When laws are broken, somebody's got to
be punished. In the case of Cindy
McCain, that somebody is Tom Gosinski
You're U.S.
Senator John McCain, and you've got a
big problem.
Your wife, Cindy, was addicted to
prescription painkillers. She stole
pills from a medical-aid charity she
heads and she used the names of
unsuspecting employees to get
prescriptions. The public is about to
find out about it.
Until now, you've managed to keep it all
quiet. When Tom Gosinski, a man your
wife fired, sued for wrongful
termination and threatened to expose the
whole sordid story, you didn't hesitate
to call in the big guns.
John Dowd,
the attorney who got you out of your
Keating Five mess, worked on getting
your wife a sweetheart deal with federal
prosecutors. He also made Gosinski's
lawsuit go away.
He didn't
stop there.

+===+

• **Task**: Write the next part of the article about Cindy McCain's painkiller addiction, starting after its last sentence. None of these records relate to the article.

Stored items
+===+

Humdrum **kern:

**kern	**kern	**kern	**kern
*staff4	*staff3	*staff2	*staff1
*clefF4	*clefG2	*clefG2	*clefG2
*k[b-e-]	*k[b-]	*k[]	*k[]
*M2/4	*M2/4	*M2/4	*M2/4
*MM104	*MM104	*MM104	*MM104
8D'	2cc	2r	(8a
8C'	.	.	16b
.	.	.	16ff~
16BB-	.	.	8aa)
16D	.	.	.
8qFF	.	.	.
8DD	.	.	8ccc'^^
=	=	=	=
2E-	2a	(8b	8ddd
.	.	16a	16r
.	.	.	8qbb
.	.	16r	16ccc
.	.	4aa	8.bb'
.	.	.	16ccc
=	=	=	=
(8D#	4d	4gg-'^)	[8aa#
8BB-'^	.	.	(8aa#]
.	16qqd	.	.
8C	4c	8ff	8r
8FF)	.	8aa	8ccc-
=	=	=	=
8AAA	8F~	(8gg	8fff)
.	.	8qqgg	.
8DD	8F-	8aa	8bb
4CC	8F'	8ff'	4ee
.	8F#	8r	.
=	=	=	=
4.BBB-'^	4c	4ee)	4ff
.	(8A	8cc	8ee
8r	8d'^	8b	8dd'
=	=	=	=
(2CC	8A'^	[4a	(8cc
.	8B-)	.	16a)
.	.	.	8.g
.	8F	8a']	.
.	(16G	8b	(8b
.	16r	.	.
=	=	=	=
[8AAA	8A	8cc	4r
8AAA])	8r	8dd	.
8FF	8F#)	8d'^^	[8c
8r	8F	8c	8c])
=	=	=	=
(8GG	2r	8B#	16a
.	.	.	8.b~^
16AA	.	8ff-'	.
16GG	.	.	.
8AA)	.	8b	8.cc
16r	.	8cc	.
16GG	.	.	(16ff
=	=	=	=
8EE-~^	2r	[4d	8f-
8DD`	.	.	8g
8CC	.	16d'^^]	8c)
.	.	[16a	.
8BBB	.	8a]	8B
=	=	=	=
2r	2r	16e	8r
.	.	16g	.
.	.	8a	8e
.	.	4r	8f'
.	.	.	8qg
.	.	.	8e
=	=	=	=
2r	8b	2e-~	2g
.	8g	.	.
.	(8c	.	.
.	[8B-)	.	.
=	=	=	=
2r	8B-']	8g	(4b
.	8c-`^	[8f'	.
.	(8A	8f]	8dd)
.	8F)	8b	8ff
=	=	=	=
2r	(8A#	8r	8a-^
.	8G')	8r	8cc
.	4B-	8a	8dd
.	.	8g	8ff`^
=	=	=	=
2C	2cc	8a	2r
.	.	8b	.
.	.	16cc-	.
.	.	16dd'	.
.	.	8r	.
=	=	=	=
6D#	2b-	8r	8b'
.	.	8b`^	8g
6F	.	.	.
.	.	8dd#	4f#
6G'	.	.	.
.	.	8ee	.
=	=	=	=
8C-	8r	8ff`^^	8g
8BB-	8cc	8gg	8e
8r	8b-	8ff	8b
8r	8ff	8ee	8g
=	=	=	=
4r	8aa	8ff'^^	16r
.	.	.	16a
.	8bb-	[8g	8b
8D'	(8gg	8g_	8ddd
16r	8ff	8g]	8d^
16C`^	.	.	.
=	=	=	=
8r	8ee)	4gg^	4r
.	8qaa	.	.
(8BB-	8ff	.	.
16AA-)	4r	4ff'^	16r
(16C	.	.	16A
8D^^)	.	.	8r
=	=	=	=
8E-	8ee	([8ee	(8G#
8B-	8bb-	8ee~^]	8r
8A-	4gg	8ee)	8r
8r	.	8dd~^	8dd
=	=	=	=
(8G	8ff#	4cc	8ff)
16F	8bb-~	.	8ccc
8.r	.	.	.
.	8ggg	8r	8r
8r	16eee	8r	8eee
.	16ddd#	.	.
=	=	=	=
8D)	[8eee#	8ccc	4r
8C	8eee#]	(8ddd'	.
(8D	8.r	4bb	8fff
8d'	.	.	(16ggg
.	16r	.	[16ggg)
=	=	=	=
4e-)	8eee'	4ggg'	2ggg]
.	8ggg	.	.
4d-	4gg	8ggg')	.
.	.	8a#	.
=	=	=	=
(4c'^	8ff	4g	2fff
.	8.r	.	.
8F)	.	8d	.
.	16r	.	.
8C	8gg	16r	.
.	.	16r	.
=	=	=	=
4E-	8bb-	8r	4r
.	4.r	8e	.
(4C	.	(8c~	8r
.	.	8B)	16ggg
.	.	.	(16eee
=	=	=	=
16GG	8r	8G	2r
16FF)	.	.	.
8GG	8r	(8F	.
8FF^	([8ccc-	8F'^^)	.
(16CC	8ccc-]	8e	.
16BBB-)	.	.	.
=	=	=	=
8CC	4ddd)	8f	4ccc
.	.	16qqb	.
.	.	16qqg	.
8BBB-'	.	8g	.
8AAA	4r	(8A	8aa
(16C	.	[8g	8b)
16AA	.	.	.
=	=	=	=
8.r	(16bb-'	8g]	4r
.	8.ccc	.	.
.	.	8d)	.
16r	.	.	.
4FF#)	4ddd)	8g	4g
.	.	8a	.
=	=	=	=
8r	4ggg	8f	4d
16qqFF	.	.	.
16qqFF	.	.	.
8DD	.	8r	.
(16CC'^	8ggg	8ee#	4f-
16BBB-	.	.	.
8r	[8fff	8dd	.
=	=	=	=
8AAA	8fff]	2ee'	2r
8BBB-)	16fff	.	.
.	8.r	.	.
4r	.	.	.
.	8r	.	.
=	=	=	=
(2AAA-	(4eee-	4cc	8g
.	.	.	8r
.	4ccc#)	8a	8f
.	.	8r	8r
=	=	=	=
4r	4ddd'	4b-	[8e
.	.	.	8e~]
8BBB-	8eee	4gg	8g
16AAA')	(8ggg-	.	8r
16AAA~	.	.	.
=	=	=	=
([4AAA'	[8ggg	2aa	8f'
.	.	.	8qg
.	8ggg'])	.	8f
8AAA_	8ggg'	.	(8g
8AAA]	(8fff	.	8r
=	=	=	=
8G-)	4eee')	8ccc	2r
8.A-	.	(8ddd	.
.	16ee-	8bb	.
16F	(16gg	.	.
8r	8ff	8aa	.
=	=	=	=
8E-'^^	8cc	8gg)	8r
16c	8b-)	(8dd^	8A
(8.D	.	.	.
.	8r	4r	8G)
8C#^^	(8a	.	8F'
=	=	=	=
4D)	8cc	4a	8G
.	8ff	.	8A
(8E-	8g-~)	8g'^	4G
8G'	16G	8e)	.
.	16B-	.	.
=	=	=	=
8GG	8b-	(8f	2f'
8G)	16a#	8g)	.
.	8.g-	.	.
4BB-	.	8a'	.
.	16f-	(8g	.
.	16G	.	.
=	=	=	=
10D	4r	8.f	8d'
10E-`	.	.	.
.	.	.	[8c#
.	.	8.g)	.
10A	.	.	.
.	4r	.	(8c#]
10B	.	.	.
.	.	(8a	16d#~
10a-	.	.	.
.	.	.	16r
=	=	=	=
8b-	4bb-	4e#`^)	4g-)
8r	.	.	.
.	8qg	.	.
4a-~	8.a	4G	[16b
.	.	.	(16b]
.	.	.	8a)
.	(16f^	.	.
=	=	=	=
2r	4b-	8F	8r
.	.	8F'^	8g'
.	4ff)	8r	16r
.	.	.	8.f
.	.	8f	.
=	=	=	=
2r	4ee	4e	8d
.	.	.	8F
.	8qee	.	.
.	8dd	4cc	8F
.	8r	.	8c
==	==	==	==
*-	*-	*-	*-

+===+

• **Response**:
To help maintain your reputation and
discredit your wife's accuser, Dowd
called Maricopa County Attorney Richard
Romley and complained that Gosinski was
trying to extort money. Romley, your
Republican ally, promptly launched an
extortion investigation.
But now
New Times makes a public records
request for documents in the extortion
case. It's only a matter of days before
the story gets out.
Here's what
the senator does.
He calls in another big gun, political
strategist Jay Smith, who conceives a
rather remarkable plan.
On August
19--just three days before the records
are to be made public--Smith parades
your wife before a select group of
journalist friends. She tells a tale of
pain and triumph, and, incredibly, all
the reporters agree to sit on the story
until August 22. When Cindy McCain says
her confession is intended to quell
rumors and to inspire other druggies to
turn their lives around, the journalists
lap it up. They write about her
"bravery." The first round of stories is
one-sided. There is no mention of Tom
Gosinski or Romley's extortion
investigation.
Read the whole story here ...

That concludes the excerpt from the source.